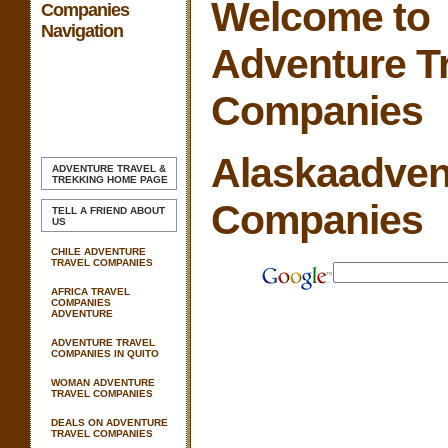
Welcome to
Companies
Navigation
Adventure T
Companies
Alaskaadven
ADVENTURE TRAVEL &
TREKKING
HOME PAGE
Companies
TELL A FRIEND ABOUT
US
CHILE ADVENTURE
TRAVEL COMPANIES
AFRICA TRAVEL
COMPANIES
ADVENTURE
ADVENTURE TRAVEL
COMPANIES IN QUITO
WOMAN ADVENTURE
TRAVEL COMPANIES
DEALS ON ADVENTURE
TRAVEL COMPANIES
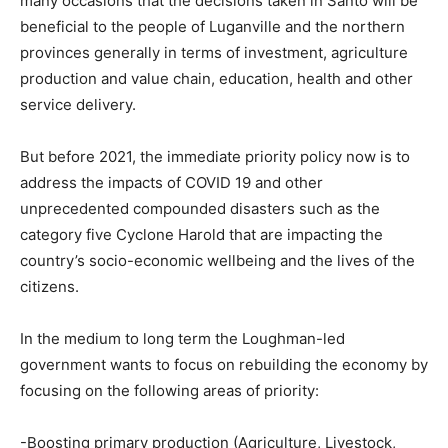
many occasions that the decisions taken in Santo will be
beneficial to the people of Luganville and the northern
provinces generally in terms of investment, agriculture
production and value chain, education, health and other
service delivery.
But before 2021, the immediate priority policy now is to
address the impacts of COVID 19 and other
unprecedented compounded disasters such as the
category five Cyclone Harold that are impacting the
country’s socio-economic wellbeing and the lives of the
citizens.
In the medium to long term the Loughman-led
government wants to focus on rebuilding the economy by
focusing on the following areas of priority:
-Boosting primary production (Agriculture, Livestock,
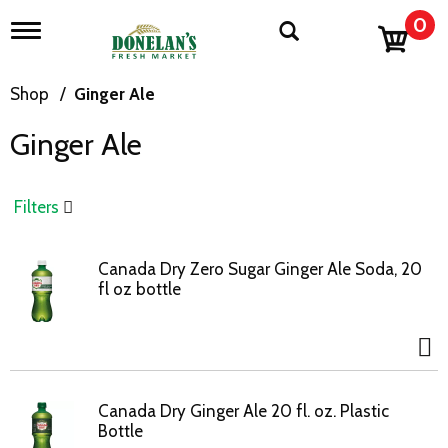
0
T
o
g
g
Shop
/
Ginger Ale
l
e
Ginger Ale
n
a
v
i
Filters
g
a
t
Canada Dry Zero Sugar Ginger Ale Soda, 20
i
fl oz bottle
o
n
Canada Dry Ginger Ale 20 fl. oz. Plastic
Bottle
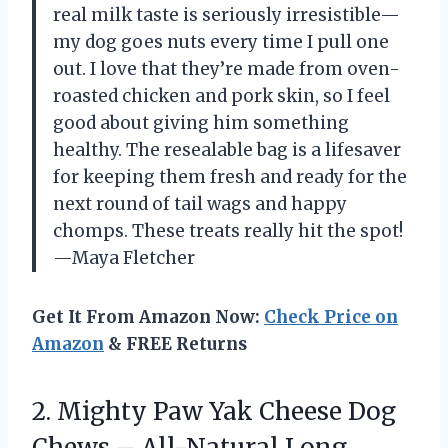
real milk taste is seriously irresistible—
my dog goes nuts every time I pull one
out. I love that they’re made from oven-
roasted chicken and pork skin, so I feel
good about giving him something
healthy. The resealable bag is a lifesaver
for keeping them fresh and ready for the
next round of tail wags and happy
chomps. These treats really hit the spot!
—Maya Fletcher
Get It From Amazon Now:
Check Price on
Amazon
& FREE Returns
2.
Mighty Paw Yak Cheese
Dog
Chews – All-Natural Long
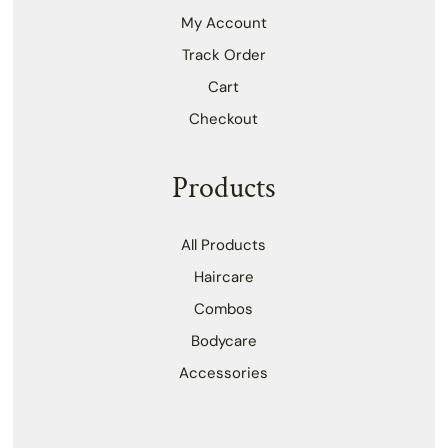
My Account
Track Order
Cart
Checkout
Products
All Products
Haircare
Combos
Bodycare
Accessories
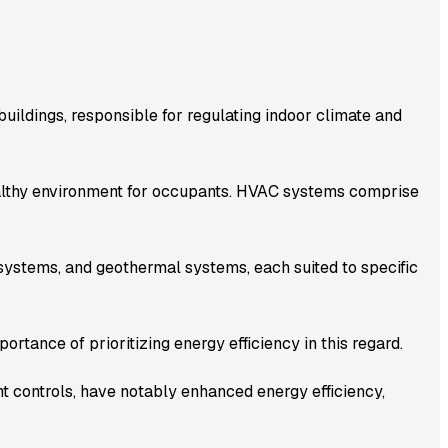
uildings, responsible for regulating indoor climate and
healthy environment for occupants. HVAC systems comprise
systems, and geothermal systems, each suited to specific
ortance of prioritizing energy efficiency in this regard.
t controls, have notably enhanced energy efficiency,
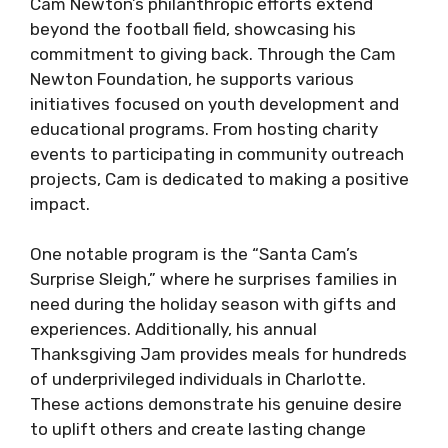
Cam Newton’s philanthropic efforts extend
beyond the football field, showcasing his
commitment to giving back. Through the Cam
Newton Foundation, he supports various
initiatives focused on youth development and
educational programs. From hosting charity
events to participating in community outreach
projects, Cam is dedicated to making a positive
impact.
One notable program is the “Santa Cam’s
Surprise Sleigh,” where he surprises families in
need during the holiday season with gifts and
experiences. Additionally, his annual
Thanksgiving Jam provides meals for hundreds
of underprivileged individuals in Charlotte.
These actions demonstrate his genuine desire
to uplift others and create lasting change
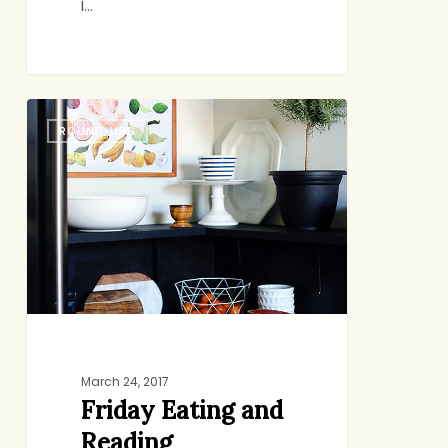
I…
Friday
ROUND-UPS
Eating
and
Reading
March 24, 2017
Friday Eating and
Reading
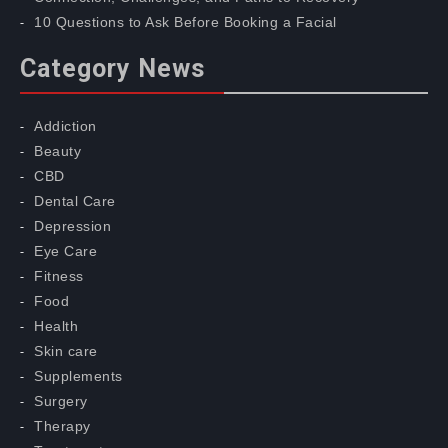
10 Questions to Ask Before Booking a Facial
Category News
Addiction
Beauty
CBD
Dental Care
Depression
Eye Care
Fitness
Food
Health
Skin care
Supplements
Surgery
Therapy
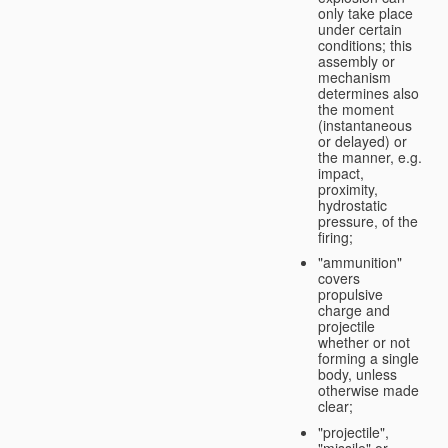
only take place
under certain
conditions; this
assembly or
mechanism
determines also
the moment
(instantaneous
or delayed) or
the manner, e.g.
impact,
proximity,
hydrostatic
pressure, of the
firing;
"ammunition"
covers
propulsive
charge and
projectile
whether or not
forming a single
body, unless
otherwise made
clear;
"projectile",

......

§ **Task item**:
Return each line above that contains the word "healthy".

§ **Answer to the exercise**:
healthy. The resealable bag is a lifesaver
healthy environment for occupants. HVAC systems comprise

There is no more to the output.